Life is good, I'm living out my dreams surrounded by people I love and who love me. I have found a happy balance in life where I eat because I want to and have the right amount, yet also exercise a lot because I enjoy it and not because it's expected. I've also learnt a large amount about what caring really is, who you should and shouldn't trust and how you should love yourself. After rain comes a rainbow right? (packing out them cheesy quotes) There's been a lot of rain. Though through this amount of time I've spent hating myself and my body has progressed to a version of me that is more confident and content that I've ever been.
I like the artwork I produce and I'm proud of the portfolio I have created. That doesn't mean I don't have a long way to go as I know I do which is why I'm preparing for my future of going to university, but I've found that there's nothing wrong with being happy with the progress you've made so far. I've made a great amount of progress since when I started to now; not just in how I draw but also mentally and physically. So I'm glad I've experienced hardships as it's made me have a better acknowledgement of things.

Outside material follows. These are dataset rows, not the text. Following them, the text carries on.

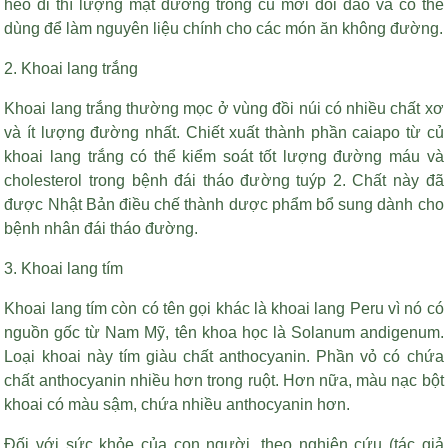
héo đi thì lượng mật đường trong củ mới dồi dào và có thể
dùng để làm nguyên liệu chính cho các món ăn không đường.
2. Khoai lang trắng
Khoai lang trắng thường mọc ở vùng đồi núi có nhiều chất xơ
và ít lượng đường nhất. Chiết xuất thành phần caiapo từ củ
khoai lang trắng có thể kiểm soát tốt lượng đường máu và
cholesterol trong bệnh đái tháo đường tuýp 2. Chất này đã
được Nhật Bản điều chế thành dược phẩm bổ sung dành cho
bệnh nhân đái tháo đường.
3. Khoai lang tím
Khoai lang tím còn có tên gọi khác là khoai lang Peru vì nó có
nguồn gốc từ Nam Mỹ, tên khoa học là Solanum andigenum.
Loại khoai này tím giàu chất anthocyanin. Phần vỏ có chứa
chất anthocyanin nhiều hơn trong ruột. Hơn nữa, màu nạc bột
khoai có màu sậm, chứa nhiều anthocyanin hơn.
Đối với sức khỏe của con người, theo nghiên cứu (tác giả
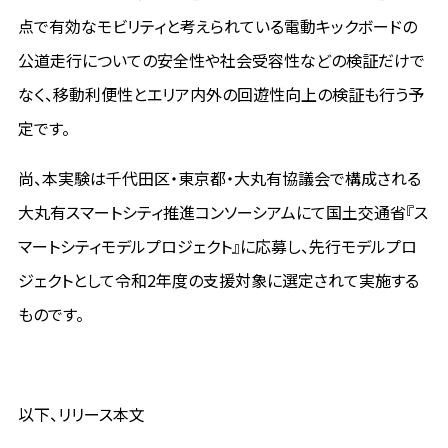
点で有効なモビリティと考えられている電動キックボードの
公道走行についての安全性や社会受容性などの検証だけで
なく、移動利便性とエリア内外の回遊性向上の検証も行う予
定です。
尚、本実験は千代田区・東京都・大丸有協議会で構成される
大丸有スマートシティ推進コンソーシアムにて国土交通省『ス
マートシティモデルプロジェクト』に応募し、先行モデルプロ
ジェクトとして令和2年度の支援対象に選定されて実施する
ものです。
以下、リリース本文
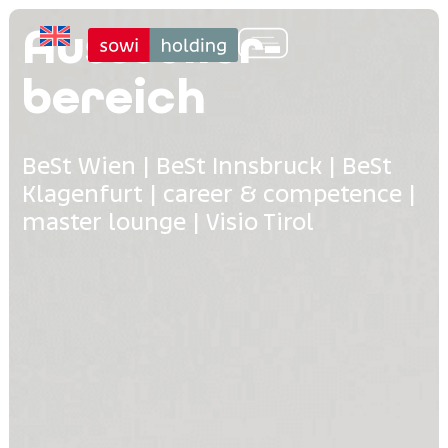
Aussteller­
bereich
BeSt Wien | BeSt Innsbruck | BeSt
Klagenfurt | career & competence |
master lounge | Visio Tirol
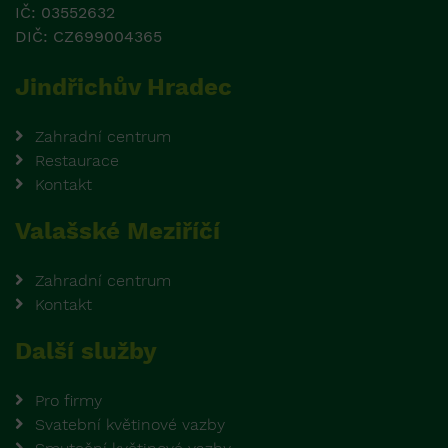
IČ: 03552632
DIČ: CZ699004365
Jindřichův Hradec
Zahradní centrum
Restaurace
Kontakt
Valašské Meziříčí
Zahradní centrum
Kontakt
Další služby
Pro firmy
Svatební květinové vazby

All I have to say is surround yourself with people who love you for you, do what you feel passionate about, and stay healthy but don't be obsessed with appearance considering your body is what carries you about. Treat yourself well, treat your hands with care as they will get you to good places with what you draw, look after your brain as your mental health is so important, and take care of the body you have but keep in mind it's a vessel. Self care isn't eating 500 calories a day to be skinnier nor is it purposeful fasting, it's loving what you can do now and anticipating the future.
I'm dramatic af but okay, it's fine though as this is yearly so it's enough cheesiness to last the entire time.